Suspect in court (illustrative(
Suspect in court (illustrative(Flash 90

A Gaza military court on Tuesday accepted the appeal by two terrorists convicted last year of the kidnapping and murder of an Italian national, reducing their sentences from life to 15 years.

"The High Military Court has accepted the appeal presented by (Mahmud) al-Salfiti and (Tamer) al-Husasna to reduce their sentence from hard labour and life, to 15 years," said the judge in a brief hearing, according to AFP.

The two men, both former police officers, were convicted in September 2012 for the kidnap and murder of Italian activist Vittorio Arrigoni and sentenced to life imprisonment.

They filed an appeal asking for the murder conviction to be dropped.

"We asked in our appeal for the conviction for murder and abduction to be dropped to only abduction," their lawyer Mohammed Zarqut told AFP.

It was not immediately clear whether the court had agreed to drop the murder charge as requested in the appeal.

Arrigoni, 36, a long-time member of the vehemently anti-Israel International Solidarity Movement, was kidnapped on April 14, 2011.

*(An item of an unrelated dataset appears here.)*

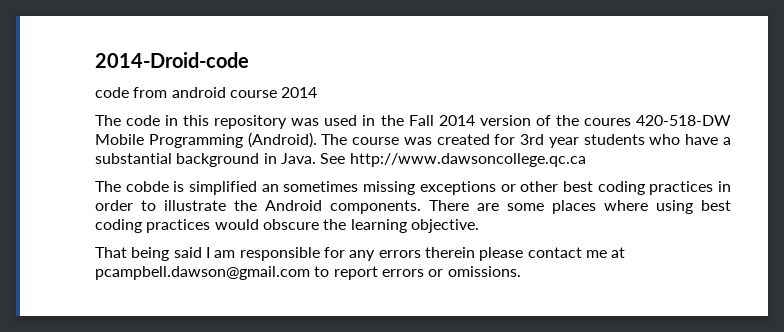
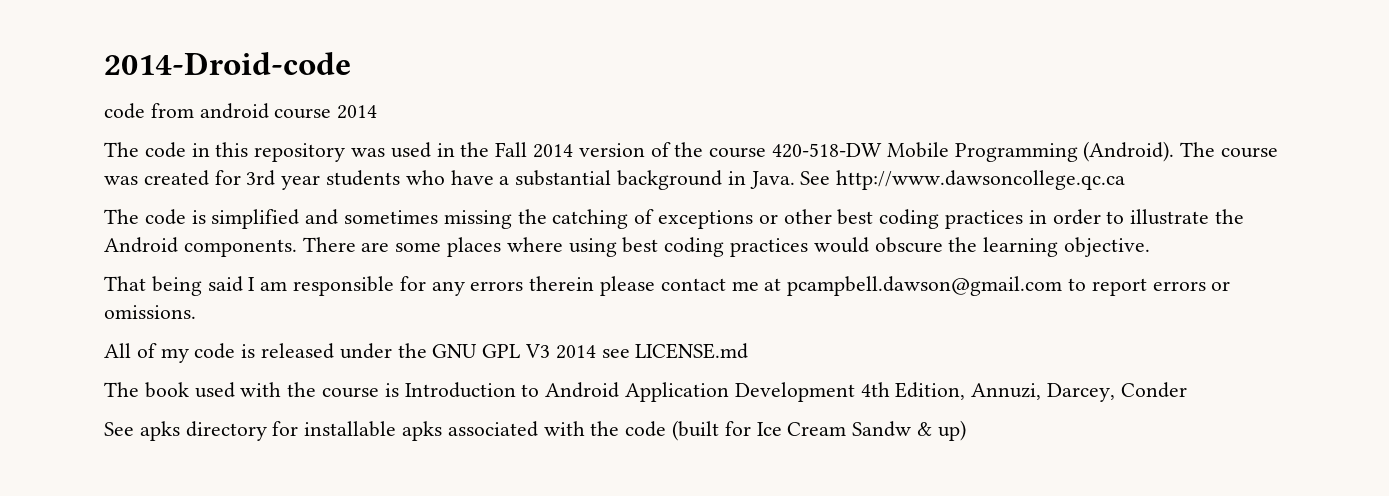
[583,118,631,126] coures -> [709,147,767,158] course
[125,181,169,192] cobde -> [144,209,186,225] code
[261,184,279,192] an -> [305,209,339,225] and
(416, 188) none -> [517,209,655,229] the catching of
(521, 271) none -> [104,343,749,363] [104,382,1187,402] [104,420,966,441] // All of my code is released under the GNU GPL V3 2014 see LICENSE.md // The book used with the course is Introduction to Android Application Development 4th Edition, Annuzi, Darcey, Conder // See apks directory for installable apks associated with the code (built for Ice Cream Sandw & up)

In a video, a previously unknown Salafist group threatened to kill him within 30 hours if Gaza's Hamas rulers failed to free a group of jihadist prisoners.

However, the security forces found his body shortly afterwards in an abandoned house in northern Gaza.

Two other men were also convicted of involvement in the case, with Khadr Faruk Jerim, also a former policeman, receiving 10 years for kidnapping while Amer Abu Ghola was jailed for a year for providing the house in which Arrigoni was found hanged.

All four were members of a radical Salafist group, according to the news agency.